The Government of Canada announced that it has formally submitted its Nationally Determined Contribution (NDC) to the United Nations, committing the country to cut greenhouse gas (GHG) emissions by 40% – 45% by 2030, on a 2005 base.
Nationally Determined Contributions are a key piece of countries’ obligations under the Paris Agreement, outlining their interim commitments on the pathway to net zero. The NDC submission follows Canada’s announcement last year of a commitment to reach net zero emissions by 2050. The 2030 goal was initially introduced earlier this year at the U.S.-hosted Leaders Summit on Climate.
Along with the NDC submission, the government outlined several of the initiatives it is pursuing in order to achieve its new climate goals. These include grants for energy efficiency and climate resiliency-focused home retrofits, funding for green building initiatives, infrastructure planning, public transportation investments, zero emissions vehicle legislation, and renewable energy development, among others.

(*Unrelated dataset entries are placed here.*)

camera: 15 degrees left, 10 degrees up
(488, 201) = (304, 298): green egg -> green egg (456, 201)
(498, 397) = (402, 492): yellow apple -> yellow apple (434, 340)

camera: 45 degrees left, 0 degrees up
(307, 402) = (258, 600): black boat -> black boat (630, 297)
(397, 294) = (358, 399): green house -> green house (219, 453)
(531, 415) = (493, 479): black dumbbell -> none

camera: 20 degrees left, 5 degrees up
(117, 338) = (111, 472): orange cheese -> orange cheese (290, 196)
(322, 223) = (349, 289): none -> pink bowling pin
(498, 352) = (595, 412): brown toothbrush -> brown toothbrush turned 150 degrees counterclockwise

Additionally, the government confirmed that the minimum price on carbon pollution will increase by $15 per tonne each year starting in 2023 through to 2030.

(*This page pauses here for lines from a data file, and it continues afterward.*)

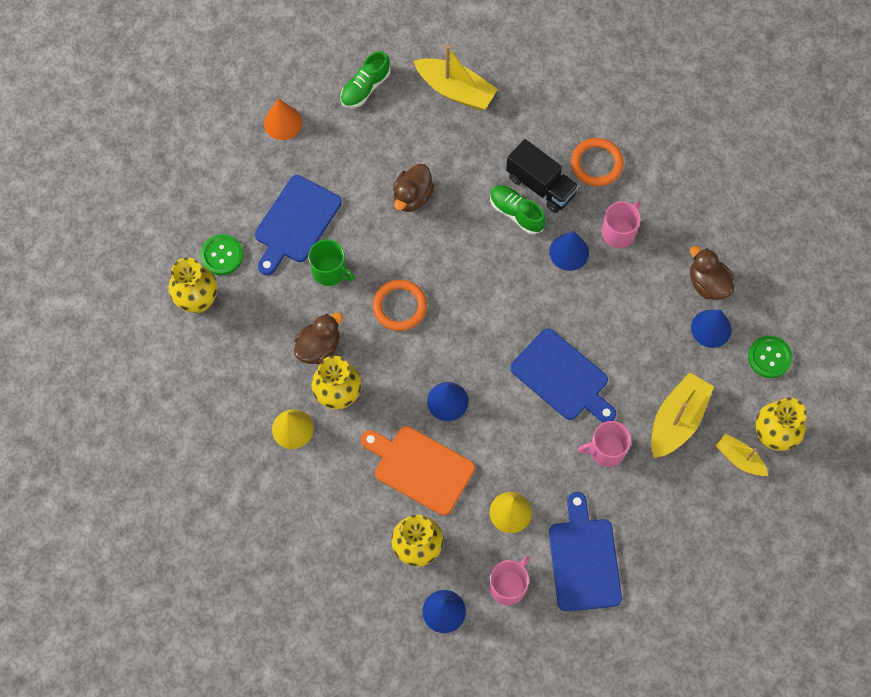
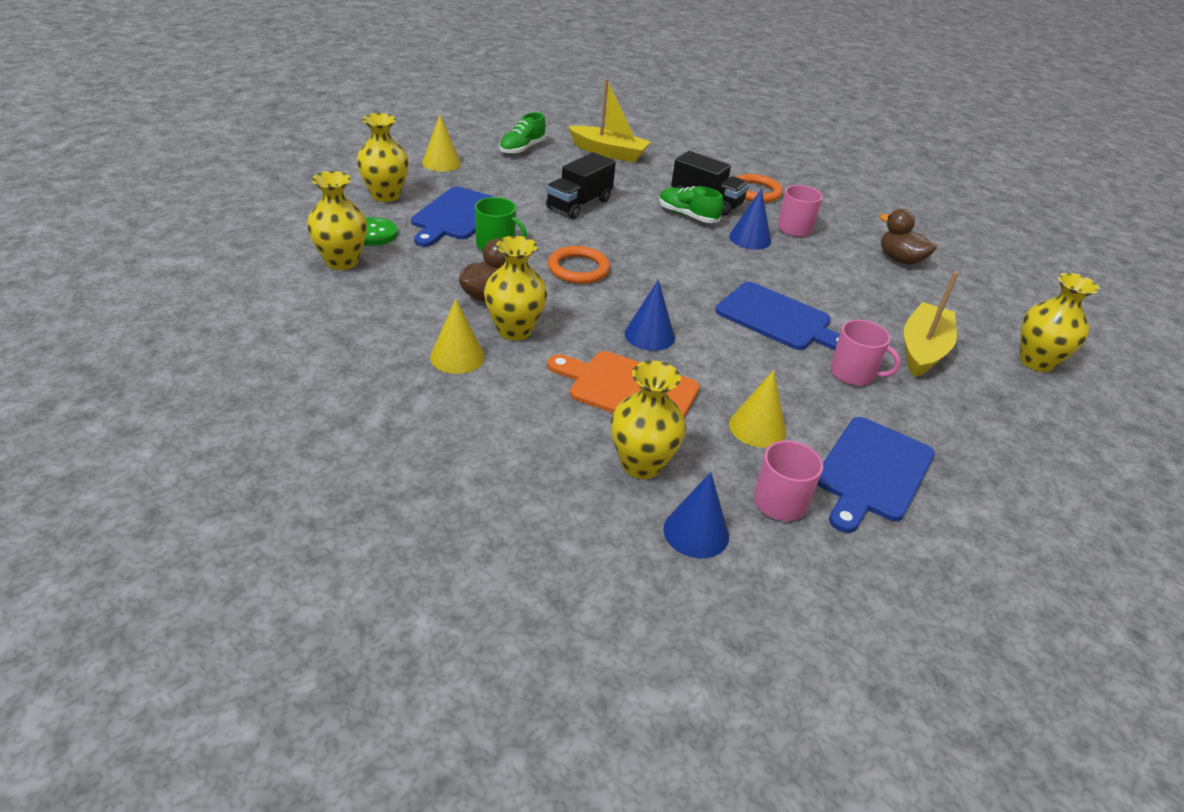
camera: 10 degrees left, 30 degrees down
(230, 189) = (385, 195): none -> yellow vase
(283, 122) = (441, 163): orange cone -> yellow cone
(412, 197) = (579, 204): brown duck -> black truck
(584, 559) = (872, 472): blue cutting board -> blue cutting board turned 135 degrees counterclockwise
(606, 450) = (853, 373): pink mug -> pink mug turned 135 degrees counterclockwise
(711, 328) = (920, 287): blue cone -> none
(739, 458) = (1011, 379): yellow boat -> none
(769, 357) = (993, 306): green button -> none

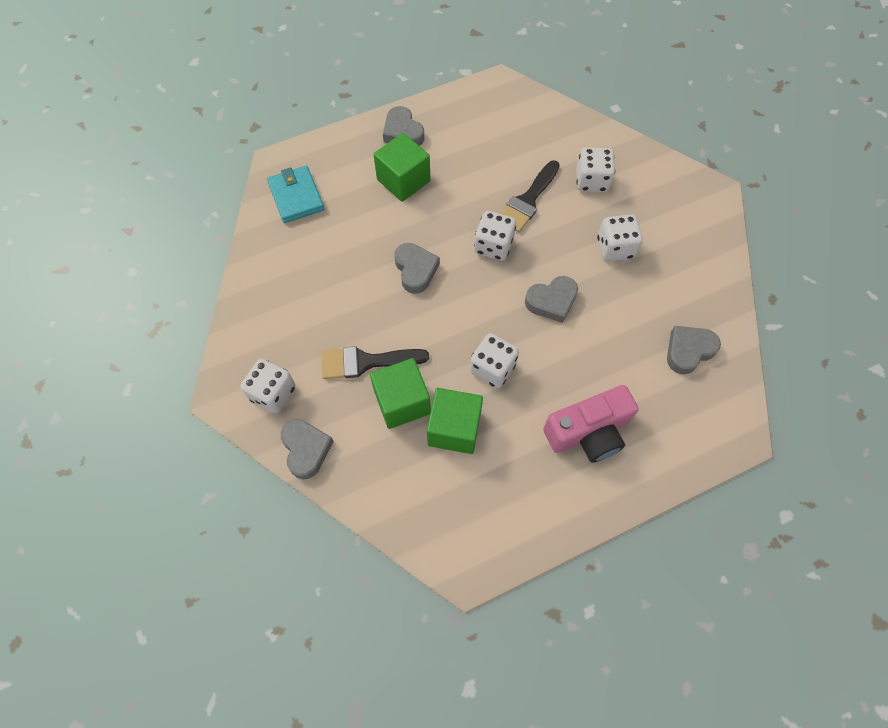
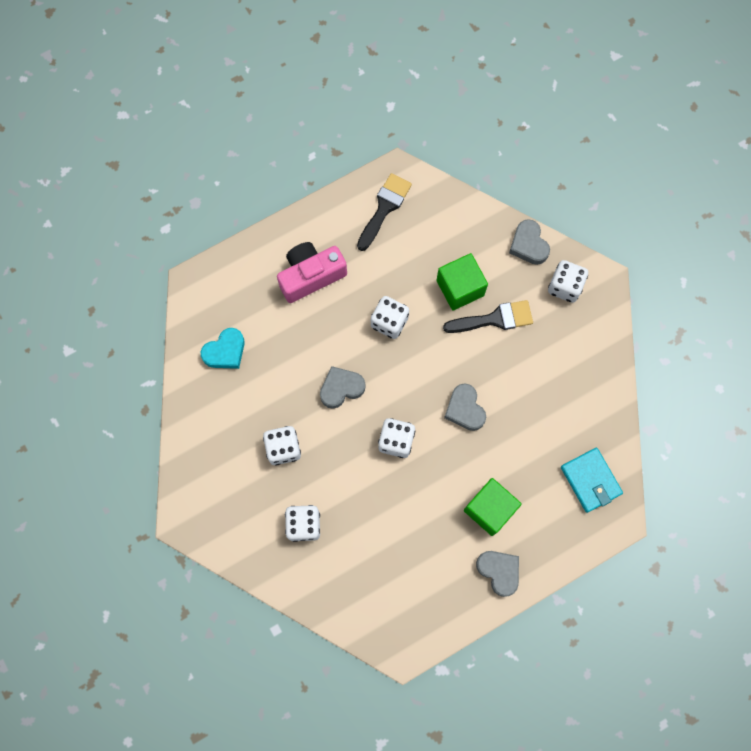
camera: 175 degrees right, 10 degrees up
(454, 428) = (416, 270): green cube -> none
(528, 200) = (366, 495): black brush -> black brush (384, 208)
(688, 351) = (225, 351): grey heart -> turquoise heart

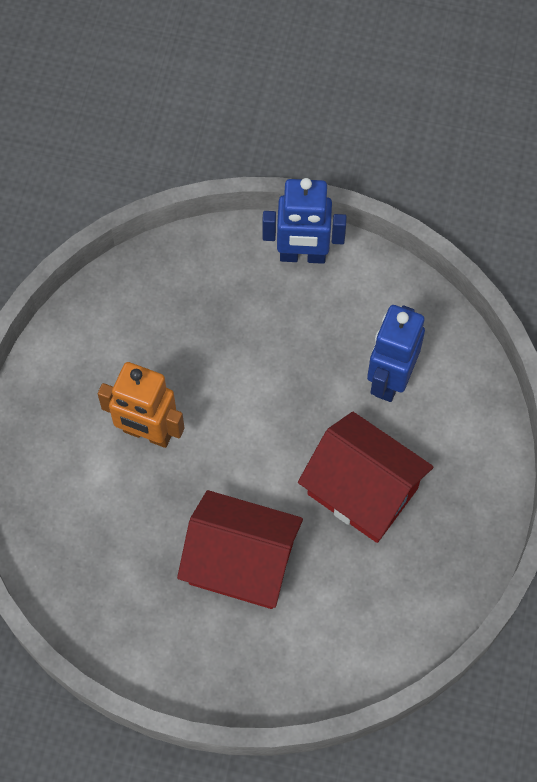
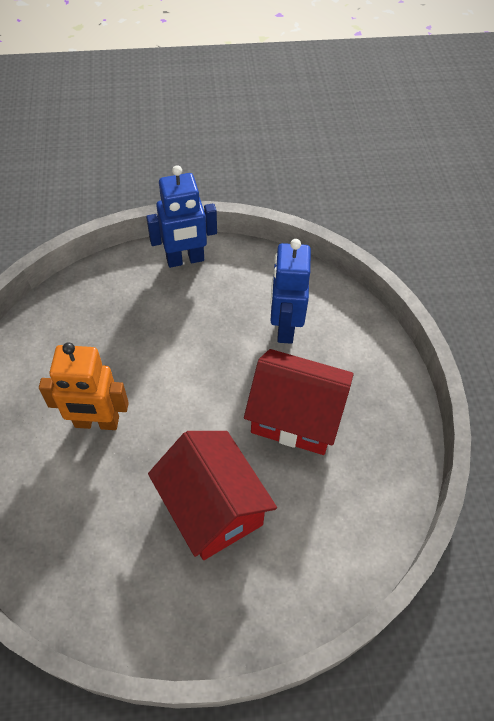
camera: 20 degrees left, 10 degrees down
(241, 563) = (213, 508): red house -> red house turned 60 degrees clockwise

Jonathan Wilkinson, Canada’s Minister of Environment and Climate Change, said:
“Canada’s ambitious new 2030 emissions target, our Canadian Net Zero Emissions Accountability Act and net-zero goal for 2050 are more than just plans for tackling climate change—as necessary as those are. By rewarding innovation and putting a cost on pollution, we are clearing the path to a cleaner, more competitive economy that benefits our children and grandchildren, and leaves a healthier world for those who follow.”